EXERCISE INSTRUCTIONS
Using the entries that follow, establish how many lines contain the word "Right" and give only that figure.

┌────────

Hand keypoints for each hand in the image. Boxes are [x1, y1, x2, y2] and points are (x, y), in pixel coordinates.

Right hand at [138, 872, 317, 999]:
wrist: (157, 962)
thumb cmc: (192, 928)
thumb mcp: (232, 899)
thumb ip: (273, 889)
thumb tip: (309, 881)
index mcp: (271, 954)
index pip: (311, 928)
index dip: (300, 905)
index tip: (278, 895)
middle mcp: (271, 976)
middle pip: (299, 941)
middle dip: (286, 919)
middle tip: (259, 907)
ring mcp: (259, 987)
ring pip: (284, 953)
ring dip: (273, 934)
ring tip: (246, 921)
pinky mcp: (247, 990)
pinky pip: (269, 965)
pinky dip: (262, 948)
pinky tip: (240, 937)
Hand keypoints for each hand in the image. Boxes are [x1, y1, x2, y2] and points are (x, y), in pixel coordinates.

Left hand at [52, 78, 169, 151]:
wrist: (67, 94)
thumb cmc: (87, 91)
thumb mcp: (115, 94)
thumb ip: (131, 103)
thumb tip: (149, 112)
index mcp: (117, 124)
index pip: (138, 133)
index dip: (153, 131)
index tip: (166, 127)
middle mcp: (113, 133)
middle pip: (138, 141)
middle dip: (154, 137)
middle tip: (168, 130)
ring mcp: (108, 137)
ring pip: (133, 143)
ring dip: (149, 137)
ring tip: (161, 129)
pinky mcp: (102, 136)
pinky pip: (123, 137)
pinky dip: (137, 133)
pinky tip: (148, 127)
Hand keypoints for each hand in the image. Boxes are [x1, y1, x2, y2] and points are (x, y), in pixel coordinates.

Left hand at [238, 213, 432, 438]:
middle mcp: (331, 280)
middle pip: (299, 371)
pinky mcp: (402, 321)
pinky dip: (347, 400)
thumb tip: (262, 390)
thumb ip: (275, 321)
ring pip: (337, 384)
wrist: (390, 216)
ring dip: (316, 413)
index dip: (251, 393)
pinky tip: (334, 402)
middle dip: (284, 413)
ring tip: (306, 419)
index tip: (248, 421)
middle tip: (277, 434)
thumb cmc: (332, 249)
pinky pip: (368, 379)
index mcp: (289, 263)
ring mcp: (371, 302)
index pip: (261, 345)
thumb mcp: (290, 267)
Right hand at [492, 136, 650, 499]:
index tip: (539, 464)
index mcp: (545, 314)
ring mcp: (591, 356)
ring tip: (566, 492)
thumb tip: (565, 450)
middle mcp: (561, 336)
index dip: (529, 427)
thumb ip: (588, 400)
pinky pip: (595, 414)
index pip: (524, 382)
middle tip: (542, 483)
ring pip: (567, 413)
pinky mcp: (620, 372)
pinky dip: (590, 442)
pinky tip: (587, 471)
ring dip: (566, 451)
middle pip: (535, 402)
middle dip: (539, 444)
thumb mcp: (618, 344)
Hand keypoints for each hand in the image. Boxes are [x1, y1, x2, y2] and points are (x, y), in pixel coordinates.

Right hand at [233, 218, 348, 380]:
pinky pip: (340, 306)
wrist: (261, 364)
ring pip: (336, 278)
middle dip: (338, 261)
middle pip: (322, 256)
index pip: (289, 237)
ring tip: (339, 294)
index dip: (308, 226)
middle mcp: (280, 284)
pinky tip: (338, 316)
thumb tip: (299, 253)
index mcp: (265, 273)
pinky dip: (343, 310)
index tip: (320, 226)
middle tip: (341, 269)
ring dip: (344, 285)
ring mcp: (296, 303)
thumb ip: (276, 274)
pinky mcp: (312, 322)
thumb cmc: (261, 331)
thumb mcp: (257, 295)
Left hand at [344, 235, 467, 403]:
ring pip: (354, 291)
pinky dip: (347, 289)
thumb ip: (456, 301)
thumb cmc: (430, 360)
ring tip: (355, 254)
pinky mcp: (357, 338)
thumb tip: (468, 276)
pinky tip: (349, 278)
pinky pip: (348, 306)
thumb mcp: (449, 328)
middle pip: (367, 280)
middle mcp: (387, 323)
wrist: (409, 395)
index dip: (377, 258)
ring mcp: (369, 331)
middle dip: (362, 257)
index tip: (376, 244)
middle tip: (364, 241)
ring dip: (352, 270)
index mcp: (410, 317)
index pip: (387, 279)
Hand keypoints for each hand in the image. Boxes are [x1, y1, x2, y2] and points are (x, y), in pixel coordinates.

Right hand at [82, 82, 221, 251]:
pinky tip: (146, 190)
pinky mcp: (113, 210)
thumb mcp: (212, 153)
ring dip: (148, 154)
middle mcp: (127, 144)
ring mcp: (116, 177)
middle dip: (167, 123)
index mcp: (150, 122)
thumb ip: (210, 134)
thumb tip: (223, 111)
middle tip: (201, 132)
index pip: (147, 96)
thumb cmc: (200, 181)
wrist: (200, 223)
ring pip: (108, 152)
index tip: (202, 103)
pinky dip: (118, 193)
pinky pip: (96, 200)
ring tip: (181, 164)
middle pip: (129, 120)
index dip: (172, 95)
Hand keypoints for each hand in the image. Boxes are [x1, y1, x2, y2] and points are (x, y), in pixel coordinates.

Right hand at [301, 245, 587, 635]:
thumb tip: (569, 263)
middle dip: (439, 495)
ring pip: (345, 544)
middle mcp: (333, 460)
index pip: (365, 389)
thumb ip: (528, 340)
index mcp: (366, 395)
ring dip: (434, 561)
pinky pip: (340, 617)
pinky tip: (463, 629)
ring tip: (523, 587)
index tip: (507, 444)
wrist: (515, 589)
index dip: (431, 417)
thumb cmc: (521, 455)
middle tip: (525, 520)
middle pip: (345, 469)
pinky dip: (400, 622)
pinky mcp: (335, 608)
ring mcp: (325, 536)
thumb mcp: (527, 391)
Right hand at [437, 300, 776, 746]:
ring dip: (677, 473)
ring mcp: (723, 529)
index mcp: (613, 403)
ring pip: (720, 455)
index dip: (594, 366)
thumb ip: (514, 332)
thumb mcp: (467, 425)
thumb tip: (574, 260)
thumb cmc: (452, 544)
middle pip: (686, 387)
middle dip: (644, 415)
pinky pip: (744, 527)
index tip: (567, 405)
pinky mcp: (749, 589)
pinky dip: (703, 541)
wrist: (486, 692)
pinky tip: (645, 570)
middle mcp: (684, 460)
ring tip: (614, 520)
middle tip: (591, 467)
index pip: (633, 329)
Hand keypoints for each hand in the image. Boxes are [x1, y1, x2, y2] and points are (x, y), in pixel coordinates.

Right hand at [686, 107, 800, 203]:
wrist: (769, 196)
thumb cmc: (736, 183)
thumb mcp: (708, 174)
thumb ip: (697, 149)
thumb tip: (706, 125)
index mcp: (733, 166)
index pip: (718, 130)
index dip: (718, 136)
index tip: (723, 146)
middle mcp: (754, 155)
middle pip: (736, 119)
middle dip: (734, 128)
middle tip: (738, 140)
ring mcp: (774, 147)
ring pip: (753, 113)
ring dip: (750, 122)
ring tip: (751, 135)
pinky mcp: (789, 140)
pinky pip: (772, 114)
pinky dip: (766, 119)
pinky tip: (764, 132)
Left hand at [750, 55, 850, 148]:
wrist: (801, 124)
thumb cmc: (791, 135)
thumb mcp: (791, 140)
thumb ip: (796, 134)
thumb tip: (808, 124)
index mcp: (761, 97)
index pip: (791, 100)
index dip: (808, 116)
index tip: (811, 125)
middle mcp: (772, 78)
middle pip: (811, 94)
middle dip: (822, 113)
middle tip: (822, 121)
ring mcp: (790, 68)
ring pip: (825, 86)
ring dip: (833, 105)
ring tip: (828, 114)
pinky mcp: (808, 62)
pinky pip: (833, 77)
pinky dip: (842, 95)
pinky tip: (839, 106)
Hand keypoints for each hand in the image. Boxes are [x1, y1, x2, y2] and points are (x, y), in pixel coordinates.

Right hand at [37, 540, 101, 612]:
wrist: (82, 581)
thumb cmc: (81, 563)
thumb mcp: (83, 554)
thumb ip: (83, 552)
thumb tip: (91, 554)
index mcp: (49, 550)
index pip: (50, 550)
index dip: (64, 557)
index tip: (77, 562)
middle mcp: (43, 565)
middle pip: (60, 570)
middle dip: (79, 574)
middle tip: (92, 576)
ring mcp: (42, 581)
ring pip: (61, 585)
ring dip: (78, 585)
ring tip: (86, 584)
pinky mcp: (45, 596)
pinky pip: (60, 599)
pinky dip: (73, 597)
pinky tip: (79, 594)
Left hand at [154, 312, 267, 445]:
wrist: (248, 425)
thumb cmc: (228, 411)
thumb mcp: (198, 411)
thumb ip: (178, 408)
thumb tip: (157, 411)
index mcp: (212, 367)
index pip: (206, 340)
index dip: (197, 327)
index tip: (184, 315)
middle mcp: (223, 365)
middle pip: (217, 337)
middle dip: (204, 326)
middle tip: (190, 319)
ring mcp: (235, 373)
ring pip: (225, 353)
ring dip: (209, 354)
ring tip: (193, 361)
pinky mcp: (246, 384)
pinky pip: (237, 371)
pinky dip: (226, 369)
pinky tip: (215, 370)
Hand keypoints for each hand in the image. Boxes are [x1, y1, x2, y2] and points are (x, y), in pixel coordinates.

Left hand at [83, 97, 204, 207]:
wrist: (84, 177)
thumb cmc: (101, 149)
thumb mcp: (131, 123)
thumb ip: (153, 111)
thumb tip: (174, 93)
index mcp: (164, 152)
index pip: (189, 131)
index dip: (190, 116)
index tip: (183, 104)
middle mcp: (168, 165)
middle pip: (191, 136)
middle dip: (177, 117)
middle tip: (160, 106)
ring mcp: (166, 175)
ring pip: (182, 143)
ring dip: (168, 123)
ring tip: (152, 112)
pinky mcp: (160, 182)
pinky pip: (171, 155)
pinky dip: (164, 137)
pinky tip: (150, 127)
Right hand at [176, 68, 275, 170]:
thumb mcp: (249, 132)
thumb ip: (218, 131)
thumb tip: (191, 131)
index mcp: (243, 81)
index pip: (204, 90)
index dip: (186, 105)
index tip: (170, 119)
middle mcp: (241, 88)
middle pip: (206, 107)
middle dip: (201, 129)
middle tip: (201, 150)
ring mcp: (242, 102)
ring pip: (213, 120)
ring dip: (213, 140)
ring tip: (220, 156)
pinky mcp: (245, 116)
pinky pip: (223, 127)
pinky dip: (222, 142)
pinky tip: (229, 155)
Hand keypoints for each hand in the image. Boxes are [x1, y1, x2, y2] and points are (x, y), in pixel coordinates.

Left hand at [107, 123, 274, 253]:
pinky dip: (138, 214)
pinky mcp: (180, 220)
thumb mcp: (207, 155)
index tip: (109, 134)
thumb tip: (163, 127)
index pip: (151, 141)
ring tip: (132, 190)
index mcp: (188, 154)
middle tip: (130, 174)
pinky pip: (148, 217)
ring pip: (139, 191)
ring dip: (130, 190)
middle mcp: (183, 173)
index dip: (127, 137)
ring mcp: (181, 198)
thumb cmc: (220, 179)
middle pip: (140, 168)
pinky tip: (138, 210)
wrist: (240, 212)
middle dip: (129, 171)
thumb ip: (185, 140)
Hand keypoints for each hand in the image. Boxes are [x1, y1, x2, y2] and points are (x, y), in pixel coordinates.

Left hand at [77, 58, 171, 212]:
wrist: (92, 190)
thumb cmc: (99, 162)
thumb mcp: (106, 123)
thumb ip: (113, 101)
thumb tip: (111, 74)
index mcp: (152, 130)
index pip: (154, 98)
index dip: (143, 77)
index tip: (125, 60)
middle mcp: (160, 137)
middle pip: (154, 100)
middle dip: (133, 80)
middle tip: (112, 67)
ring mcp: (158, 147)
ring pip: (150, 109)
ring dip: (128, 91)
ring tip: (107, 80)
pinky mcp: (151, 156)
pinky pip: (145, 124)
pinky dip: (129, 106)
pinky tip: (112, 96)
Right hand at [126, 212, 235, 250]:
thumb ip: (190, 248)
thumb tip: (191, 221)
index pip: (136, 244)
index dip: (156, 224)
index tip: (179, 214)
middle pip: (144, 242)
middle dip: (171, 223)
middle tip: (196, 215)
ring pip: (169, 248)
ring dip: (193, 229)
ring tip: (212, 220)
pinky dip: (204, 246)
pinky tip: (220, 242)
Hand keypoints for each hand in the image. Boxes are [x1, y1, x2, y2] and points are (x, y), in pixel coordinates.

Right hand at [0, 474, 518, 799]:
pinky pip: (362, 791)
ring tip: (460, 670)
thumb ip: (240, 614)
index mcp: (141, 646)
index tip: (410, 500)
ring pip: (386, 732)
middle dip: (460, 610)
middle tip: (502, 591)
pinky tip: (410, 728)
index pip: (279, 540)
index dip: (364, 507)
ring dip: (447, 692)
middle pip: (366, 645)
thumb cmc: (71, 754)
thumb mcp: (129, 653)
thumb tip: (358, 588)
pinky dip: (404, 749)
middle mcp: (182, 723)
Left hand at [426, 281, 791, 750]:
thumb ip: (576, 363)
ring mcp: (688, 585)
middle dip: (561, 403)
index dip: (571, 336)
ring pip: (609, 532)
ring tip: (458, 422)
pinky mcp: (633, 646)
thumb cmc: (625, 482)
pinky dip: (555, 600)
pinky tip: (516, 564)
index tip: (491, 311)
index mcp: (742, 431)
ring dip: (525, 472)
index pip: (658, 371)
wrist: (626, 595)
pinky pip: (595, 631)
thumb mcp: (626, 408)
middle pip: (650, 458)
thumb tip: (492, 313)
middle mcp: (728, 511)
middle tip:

└────────

RESULT
11